One end of a massless spring of spring constant $100N/m$ is fixed at the centre of a frictionless horizontal table and the other end is connected to a body of mass $7kg$ lying on the table at rest. The spring has a natural length of $2m$. If the spring remains horizontal and mass is made to rotate at an angular speed of $1rad/s$, then find the elongation in the spring, assuming the elongation to be small compared to the natural length of the spring.

• A. $14cm$
• B. $3.5cm$
• C. $35cm$
• D. $1.4cm$

Answer 1

The correct option is A $14cm$

When the body is rotating in a horizontal circular path, then the spring undergoes elongation to provide the required centripetal force for the body.

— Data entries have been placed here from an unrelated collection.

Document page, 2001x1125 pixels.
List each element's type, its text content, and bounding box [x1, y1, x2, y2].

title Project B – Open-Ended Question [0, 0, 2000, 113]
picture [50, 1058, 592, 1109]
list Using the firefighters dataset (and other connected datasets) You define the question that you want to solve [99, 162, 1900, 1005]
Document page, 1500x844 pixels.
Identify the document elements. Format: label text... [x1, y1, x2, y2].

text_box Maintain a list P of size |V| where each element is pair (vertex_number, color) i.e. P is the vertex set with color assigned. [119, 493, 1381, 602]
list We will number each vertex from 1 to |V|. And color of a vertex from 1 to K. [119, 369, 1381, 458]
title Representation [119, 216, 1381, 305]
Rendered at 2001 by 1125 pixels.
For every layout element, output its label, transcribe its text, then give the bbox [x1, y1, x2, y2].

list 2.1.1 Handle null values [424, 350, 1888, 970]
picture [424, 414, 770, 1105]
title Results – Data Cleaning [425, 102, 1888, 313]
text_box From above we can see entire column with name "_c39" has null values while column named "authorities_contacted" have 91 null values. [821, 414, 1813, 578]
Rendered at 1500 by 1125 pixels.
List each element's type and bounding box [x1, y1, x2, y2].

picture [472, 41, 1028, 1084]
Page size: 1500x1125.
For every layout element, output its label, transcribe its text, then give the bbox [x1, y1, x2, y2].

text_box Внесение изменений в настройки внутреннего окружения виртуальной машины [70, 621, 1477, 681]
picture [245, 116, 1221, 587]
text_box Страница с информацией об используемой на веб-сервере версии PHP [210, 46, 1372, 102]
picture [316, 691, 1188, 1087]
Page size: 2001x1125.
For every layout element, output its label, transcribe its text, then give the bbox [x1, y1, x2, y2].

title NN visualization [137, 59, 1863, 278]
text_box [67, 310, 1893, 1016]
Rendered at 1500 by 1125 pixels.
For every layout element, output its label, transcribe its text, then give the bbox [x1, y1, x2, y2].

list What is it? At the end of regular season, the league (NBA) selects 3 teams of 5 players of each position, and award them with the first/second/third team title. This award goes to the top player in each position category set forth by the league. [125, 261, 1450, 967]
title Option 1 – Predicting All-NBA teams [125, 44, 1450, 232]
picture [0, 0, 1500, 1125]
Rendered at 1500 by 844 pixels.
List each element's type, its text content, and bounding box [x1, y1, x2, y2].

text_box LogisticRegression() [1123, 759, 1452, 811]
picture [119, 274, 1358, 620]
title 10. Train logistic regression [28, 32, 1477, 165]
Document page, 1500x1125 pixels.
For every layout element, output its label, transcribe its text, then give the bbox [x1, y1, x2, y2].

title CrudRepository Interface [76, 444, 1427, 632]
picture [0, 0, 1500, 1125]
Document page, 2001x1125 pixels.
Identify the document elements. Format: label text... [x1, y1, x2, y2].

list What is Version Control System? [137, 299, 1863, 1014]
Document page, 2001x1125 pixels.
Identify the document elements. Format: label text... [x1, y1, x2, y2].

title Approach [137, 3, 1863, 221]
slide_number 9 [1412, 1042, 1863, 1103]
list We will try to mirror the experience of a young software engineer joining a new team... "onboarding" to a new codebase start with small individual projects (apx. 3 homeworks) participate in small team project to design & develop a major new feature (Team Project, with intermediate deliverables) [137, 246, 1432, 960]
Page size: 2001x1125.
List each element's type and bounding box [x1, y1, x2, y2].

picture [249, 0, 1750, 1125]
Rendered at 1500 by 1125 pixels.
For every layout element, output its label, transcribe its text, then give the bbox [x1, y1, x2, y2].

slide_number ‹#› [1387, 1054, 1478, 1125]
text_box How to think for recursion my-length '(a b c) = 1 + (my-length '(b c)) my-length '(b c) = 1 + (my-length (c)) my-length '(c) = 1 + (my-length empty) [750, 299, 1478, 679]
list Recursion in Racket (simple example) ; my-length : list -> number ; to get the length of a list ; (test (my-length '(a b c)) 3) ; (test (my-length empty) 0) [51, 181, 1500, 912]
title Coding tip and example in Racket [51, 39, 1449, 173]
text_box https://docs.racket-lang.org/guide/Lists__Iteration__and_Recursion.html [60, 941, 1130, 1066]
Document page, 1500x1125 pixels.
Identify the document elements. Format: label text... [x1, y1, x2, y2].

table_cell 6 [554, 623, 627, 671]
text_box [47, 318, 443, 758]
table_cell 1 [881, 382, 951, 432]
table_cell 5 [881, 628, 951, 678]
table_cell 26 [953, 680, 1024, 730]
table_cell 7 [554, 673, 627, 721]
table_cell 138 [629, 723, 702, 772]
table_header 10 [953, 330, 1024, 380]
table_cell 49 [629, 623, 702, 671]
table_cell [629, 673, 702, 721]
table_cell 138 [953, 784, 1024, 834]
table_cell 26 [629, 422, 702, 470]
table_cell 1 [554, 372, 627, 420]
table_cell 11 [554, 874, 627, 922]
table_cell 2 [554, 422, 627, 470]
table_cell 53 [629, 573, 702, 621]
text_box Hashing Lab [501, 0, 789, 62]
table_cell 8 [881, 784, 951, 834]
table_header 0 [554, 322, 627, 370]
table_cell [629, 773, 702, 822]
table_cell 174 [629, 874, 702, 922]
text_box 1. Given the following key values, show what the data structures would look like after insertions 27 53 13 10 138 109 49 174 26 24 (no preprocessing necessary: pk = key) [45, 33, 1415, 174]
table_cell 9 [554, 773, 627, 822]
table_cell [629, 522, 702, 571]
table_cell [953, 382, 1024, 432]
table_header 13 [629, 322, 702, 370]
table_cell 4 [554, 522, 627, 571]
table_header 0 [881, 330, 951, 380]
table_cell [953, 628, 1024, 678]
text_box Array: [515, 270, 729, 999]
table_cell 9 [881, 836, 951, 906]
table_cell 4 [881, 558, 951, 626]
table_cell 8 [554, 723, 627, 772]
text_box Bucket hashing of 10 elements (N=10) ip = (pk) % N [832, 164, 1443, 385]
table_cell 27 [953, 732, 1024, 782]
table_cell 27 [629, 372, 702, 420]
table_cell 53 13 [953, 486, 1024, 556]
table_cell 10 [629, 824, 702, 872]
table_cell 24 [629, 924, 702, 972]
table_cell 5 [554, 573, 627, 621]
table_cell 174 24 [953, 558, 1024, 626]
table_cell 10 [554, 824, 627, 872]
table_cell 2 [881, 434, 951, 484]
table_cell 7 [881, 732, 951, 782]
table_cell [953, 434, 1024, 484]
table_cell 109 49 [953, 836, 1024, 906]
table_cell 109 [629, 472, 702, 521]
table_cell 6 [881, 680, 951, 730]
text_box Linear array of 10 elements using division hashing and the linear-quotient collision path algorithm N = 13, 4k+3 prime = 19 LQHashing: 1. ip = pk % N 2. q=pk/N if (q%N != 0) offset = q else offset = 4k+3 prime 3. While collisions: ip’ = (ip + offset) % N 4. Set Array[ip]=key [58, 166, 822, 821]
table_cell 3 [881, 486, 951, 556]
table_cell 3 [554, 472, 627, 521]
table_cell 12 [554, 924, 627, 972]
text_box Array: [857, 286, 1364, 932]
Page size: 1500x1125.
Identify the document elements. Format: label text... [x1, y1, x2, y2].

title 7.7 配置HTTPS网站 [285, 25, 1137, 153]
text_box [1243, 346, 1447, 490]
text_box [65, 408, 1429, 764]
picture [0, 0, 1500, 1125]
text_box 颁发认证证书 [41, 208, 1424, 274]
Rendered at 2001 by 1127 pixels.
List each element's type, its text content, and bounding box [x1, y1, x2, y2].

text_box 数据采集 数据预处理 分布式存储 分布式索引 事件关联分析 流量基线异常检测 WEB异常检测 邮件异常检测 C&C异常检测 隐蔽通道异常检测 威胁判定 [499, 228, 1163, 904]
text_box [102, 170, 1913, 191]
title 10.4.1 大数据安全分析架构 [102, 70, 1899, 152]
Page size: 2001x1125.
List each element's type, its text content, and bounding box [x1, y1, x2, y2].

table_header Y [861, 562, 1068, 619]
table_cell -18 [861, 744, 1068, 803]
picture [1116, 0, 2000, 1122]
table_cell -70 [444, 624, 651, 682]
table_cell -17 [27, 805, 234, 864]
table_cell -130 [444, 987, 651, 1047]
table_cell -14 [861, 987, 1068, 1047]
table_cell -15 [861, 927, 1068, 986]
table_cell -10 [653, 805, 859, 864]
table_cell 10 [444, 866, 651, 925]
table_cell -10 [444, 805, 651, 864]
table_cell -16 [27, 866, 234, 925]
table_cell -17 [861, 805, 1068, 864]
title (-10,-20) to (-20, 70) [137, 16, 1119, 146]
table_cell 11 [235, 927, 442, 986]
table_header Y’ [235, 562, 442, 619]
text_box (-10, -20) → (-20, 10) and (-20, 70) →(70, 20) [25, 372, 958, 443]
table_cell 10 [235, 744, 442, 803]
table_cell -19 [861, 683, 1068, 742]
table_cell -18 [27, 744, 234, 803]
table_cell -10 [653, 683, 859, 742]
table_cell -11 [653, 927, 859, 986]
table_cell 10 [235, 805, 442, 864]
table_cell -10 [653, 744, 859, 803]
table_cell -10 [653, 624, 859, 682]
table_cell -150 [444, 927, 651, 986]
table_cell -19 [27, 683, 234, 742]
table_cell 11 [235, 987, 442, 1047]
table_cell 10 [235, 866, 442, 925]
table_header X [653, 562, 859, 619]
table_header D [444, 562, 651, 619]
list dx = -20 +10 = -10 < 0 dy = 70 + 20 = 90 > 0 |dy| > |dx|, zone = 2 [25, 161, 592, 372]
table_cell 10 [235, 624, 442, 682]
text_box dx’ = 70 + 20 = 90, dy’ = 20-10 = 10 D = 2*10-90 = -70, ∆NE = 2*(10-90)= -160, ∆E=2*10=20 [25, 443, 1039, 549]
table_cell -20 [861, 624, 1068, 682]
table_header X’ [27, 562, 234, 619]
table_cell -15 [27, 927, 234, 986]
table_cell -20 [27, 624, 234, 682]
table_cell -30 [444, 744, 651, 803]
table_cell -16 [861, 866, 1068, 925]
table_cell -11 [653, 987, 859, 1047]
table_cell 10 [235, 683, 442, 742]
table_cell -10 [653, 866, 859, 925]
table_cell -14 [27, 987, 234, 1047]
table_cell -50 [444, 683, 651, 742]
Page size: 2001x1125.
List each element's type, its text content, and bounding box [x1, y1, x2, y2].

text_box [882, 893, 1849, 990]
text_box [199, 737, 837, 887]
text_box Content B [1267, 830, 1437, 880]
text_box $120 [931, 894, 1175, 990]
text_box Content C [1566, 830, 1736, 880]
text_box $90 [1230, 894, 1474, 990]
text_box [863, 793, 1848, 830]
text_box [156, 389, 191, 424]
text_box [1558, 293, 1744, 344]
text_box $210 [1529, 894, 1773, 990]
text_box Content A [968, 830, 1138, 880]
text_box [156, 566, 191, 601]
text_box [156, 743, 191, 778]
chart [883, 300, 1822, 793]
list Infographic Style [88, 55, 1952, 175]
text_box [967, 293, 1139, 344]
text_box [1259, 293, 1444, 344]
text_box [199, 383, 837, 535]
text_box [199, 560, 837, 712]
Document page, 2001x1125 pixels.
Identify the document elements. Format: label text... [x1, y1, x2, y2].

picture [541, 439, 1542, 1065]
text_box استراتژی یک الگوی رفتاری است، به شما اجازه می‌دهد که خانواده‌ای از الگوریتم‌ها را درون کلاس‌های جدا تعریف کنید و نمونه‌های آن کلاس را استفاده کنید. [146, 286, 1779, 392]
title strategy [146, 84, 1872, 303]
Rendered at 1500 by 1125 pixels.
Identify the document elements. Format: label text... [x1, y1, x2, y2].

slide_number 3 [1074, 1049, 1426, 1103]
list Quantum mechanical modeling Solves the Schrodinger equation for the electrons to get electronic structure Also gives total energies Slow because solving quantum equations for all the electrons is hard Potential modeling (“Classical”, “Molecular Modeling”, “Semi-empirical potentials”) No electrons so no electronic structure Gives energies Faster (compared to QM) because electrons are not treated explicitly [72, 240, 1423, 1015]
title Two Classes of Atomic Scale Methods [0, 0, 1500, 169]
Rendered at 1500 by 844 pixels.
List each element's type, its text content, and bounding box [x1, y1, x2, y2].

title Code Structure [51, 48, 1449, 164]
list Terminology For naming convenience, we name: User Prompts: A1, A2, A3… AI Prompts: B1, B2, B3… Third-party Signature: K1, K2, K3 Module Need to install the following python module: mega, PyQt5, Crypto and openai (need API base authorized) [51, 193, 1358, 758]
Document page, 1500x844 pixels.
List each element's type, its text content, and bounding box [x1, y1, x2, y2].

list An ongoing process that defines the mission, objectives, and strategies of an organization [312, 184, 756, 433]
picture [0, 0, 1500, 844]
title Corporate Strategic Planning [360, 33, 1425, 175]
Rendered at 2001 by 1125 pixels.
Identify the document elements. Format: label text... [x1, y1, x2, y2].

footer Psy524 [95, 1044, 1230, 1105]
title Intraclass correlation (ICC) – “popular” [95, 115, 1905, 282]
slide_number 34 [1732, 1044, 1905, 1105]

Applying the equation of circular motion along radial direction
$F_{net}=mr{\omega }^2$ .....(1)

Now let us assume the extension in spring as $x$ metres.
$\therefore$ Spring force $F_{spring}=kx$

$\Rightarrow kx=mr{\omega }^2$ ....(2)

Substituting $m=7kg,\omega =1rad/s$
$r=$ natural length of spring $=2m$ in equation (2)

$\therefore$ $x=\frac{mr{\omega }^2}{k}=\frac{7\times 2\times (1{)}^2}{100}=0.14m=14cm$